RECORDS FOR THE EXERCISE:
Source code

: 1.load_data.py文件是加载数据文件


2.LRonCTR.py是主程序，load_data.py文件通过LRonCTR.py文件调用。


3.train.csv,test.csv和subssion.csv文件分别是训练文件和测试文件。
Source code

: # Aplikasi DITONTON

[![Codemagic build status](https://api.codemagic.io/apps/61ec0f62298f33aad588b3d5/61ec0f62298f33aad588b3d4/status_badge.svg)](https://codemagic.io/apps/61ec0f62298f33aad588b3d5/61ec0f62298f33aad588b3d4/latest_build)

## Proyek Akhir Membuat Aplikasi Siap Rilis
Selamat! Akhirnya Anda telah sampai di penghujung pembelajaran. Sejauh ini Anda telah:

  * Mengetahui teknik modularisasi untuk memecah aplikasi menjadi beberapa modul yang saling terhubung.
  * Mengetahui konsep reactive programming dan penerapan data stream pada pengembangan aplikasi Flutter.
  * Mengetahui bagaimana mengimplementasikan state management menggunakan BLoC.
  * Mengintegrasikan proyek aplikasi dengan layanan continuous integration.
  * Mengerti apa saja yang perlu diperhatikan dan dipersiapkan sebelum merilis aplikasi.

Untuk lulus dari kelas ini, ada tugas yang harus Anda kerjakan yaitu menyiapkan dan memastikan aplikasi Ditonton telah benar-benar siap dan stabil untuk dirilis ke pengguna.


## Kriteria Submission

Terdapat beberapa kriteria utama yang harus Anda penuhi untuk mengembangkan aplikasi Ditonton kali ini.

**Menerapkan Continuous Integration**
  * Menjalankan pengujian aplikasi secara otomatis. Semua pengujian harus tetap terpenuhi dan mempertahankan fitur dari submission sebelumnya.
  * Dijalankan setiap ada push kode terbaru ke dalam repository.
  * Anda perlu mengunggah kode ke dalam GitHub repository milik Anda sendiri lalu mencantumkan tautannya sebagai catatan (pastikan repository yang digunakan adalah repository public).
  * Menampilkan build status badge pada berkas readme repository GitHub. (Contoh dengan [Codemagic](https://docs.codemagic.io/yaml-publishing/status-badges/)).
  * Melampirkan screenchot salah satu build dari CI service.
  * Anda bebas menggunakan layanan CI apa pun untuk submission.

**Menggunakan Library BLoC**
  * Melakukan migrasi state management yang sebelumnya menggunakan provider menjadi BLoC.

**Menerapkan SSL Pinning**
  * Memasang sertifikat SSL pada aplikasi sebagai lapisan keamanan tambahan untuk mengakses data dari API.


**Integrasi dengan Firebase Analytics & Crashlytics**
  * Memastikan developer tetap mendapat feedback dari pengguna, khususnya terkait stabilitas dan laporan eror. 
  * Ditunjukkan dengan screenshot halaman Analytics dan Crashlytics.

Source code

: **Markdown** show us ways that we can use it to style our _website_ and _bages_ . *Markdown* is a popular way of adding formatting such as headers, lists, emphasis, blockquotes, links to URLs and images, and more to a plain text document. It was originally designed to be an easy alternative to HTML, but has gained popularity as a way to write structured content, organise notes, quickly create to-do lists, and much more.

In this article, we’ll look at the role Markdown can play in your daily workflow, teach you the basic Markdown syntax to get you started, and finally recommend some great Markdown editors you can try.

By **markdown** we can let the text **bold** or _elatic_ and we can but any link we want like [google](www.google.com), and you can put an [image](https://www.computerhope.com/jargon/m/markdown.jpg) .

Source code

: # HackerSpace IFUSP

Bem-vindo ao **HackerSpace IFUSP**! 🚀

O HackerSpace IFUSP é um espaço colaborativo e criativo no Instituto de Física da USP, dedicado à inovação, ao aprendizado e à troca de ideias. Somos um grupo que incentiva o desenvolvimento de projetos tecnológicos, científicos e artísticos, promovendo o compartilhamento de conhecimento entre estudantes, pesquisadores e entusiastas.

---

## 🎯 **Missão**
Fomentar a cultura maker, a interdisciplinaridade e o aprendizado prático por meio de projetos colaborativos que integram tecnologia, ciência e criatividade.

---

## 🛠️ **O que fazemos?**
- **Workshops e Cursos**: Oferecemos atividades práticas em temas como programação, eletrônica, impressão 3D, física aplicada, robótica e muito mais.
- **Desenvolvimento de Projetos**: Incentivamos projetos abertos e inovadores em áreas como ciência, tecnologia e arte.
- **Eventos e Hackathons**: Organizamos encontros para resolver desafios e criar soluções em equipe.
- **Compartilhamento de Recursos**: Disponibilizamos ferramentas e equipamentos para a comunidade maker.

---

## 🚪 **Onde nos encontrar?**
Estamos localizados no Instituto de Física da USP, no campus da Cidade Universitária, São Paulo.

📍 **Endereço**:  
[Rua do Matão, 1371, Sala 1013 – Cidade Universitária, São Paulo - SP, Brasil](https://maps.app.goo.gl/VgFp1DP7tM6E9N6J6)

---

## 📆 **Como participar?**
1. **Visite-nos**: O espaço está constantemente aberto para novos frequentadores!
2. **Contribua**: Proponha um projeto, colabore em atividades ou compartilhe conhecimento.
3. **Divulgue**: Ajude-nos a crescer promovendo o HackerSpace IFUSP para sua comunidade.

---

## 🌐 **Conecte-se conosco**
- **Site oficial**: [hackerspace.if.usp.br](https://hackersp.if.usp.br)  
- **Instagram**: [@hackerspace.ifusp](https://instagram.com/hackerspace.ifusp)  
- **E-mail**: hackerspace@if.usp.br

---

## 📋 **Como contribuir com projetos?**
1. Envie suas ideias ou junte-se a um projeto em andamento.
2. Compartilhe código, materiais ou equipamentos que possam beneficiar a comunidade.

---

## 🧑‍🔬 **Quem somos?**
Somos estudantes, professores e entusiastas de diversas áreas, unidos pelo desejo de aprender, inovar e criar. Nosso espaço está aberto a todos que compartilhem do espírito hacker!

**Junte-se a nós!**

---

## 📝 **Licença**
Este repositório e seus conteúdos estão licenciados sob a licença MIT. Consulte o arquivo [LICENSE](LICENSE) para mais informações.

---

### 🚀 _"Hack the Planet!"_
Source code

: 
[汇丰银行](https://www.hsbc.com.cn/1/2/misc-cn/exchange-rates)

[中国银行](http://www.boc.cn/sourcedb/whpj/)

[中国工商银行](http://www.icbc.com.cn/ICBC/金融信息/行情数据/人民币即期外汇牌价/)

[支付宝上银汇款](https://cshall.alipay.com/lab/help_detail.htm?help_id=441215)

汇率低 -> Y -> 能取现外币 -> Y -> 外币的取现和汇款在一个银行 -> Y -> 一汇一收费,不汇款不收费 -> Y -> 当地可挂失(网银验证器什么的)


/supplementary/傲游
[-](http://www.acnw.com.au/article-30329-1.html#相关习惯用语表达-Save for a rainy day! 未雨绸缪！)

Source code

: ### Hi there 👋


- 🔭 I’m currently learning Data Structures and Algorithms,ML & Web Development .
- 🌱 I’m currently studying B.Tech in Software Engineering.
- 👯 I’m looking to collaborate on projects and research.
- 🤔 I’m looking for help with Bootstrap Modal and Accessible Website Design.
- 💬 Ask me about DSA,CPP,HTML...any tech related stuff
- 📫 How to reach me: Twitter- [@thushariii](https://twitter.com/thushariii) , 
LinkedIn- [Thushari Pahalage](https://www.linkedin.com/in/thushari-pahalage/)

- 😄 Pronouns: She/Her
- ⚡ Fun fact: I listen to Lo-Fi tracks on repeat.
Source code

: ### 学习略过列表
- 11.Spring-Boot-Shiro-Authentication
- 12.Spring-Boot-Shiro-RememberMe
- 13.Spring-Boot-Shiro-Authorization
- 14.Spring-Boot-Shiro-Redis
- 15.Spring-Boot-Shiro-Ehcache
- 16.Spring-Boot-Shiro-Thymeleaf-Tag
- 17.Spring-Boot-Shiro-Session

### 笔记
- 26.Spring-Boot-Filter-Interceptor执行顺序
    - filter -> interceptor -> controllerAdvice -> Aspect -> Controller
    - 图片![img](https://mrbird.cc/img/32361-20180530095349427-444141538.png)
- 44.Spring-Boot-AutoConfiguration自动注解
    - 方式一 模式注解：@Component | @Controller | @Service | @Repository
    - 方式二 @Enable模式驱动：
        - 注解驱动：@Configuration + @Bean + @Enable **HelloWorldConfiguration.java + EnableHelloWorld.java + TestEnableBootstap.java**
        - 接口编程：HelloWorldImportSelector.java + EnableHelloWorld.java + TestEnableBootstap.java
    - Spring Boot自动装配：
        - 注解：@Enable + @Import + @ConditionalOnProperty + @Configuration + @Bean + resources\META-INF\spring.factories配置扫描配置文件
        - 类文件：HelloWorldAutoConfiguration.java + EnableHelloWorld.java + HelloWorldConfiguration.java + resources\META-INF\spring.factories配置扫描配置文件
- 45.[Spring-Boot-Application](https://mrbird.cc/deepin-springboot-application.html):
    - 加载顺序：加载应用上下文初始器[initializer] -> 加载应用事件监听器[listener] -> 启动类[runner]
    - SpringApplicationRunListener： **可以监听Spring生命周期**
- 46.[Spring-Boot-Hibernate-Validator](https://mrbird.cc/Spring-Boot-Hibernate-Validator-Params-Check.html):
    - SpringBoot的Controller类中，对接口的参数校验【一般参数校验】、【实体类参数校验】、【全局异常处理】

EXERCISE INSTRUCTIONS:
Of the entries above, repeat exactly the lines from the line with "- 接口编程：HelloWorldImportSelector.java +" through the line with "- 类文件：HelloWorldAutoConfiguration.java +", both of them included.

THE ANSWER:
        - 接口编程：HelloWorldImportSelector.java + EnableHelloWorld.java + TestEnableBootstap.java
    - Spring Boot自动装配：
        - 注解：@Enable + @Import + @ConditionalOnProperty + @Configuration + @Bean + resources\META-INF\spring.factories配置扫描配置文件
        - 类文件：HelloWorldAutoConfiguration.java + EnableHelloWorld.java + HelloWorldConfiguration.java + resources\META-INF\spring.factories配置扫描配置文件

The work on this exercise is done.